# What the exercise asks
When the string "ASPHALT" occurs in a line of the records, show that line.

Saved data entries
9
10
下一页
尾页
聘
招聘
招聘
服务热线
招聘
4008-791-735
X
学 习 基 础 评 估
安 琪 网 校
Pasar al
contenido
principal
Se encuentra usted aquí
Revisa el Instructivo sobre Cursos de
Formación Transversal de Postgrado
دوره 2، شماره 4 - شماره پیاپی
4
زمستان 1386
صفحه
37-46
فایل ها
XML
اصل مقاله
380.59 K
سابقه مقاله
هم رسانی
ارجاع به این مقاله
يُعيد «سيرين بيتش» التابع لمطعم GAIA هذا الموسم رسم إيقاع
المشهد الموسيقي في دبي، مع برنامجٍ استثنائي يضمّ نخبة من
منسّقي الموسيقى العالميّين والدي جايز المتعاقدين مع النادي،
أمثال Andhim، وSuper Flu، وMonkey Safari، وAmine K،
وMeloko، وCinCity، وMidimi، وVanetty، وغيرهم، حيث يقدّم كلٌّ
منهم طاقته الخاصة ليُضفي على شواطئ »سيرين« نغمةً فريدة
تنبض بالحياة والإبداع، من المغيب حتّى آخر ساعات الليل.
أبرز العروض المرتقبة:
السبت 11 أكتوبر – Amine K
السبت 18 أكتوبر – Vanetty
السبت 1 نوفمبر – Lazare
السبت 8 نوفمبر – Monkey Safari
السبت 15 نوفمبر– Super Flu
--
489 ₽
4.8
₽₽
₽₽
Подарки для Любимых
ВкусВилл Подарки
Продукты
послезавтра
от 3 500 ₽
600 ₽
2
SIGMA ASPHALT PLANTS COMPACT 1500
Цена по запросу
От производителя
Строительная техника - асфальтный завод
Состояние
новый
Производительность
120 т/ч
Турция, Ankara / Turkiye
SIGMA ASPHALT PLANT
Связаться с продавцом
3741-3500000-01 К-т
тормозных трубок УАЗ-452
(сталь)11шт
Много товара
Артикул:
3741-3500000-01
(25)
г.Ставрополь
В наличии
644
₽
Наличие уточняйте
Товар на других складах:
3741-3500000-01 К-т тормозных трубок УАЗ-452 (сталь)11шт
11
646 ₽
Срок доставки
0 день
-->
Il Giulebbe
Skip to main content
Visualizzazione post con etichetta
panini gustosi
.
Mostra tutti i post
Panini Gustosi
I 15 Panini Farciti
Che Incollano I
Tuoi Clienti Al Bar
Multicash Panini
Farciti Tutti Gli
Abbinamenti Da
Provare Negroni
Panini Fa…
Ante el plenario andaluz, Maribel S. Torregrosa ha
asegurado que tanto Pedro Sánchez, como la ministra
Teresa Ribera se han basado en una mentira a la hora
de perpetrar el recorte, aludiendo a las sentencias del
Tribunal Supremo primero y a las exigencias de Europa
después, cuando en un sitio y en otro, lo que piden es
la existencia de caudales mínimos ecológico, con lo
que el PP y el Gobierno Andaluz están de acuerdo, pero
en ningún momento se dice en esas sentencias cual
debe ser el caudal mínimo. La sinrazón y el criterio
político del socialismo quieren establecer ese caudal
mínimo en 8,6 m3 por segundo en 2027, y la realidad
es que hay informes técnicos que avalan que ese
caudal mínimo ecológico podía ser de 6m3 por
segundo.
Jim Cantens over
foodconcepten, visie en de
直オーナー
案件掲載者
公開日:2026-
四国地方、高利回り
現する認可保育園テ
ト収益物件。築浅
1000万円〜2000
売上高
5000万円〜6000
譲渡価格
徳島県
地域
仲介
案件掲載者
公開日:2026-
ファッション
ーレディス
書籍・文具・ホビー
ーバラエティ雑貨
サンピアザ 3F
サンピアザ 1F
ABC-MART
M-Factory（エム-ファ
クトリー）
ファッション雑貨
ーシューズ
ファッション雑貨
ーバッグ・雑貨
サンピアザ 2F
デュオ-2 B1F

# Answer section
SIGMA ASPHALT PLANTS COMPACT 1500
SIGMA ASPHALT PLANT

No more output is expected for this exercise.